**Work request**
Set every entry down again, unchanged, picture-free.

**Exercise data**
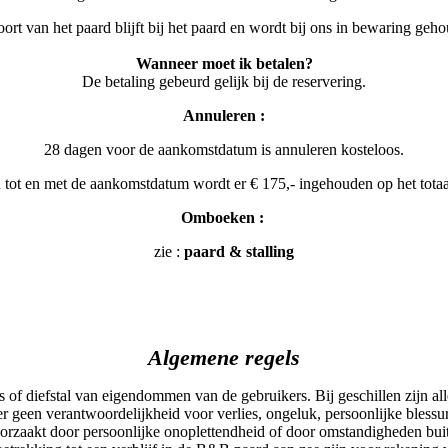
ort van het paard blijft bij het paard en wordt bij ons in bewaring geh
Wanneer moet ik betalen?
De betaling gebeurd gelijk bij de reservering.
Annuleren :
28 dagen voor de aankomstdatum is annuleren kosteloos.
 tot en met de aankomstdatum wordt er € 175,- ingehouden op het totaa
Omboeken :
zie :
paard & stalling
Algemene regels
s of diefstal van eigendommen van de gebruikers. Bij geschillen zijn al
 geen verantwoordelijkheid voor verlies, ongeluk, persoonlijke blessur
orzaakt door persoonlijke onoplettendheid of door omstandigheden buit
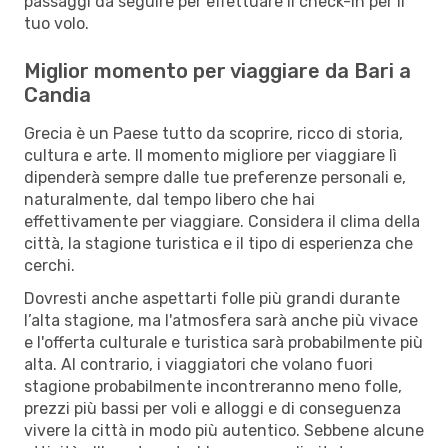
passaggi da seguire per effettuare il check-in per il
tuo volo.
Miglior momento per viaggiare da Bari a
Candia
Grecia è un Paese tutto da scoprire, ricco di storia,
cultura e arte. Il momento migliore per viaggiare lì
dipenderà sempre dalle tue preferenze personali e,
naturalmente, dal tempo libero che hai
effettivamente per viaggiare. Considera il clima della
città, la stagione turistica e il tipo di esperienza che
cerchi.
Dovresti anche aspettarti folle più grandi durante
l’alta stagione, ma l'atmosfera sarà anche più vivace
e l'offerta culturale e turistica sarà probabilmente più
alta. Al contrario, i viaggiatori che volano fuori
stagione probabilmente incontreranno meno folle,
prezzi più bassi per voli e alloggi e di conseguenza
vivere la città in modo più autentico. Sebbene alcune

**Answer to the problem**
ort van het paard blijft bij het paard en wordt bij ons in bewaring geh
Wanneer moet ik betalen?
De betaling gebeurd gelijk bij de reservering.
Annuleren :
28 dagen voor de aankomstdatum is annuleren kosteloos.
 tot en met de aankomstdatum wordt er € 175,- ingehouden op het totaa
Omboeken :
zie :
paard & stalling
Algemene regels
s of diefstal van eigendommen van de gebruikers. Bij geschillen zijn al
 geen verantwoordelijkheid voor verlies, ongeluk, persoonlijke blessur
orzaakt door persoonlijke onoplettendheid of door omstandigheden buit
passaggi da seguire per effettuare il check-in per il
tuo volo.
Miglior momento per viaggiare da Bari a
Candia
Grecia è un Paese tutto da scoprire, ricco di storia,
cultura e arte. Il momento migliore per viaggiare lì
dipenderà sempre dalle tue preferenze personali e,
naturalmente, dal tempo libero che hai
effettivamente per viaggiare. Considera il clima della
città, la stagione turistica e il tipo di esperienza che
cerchi.
Dovresti anche aspettarti folle più grandi durante
l’alta stagione, ma l'atmosfera sarà anche più vivace
e l'offerta culturale e turistica sarà probabilmente più
alta. Al contrario, i viaggiatori che volano fuori
stagione probabilmente incontreranno meno folle,
prezzi più bassi per voli e alloggi e di conseguenza
vivere la città in modo più autentico. Sebbene alcune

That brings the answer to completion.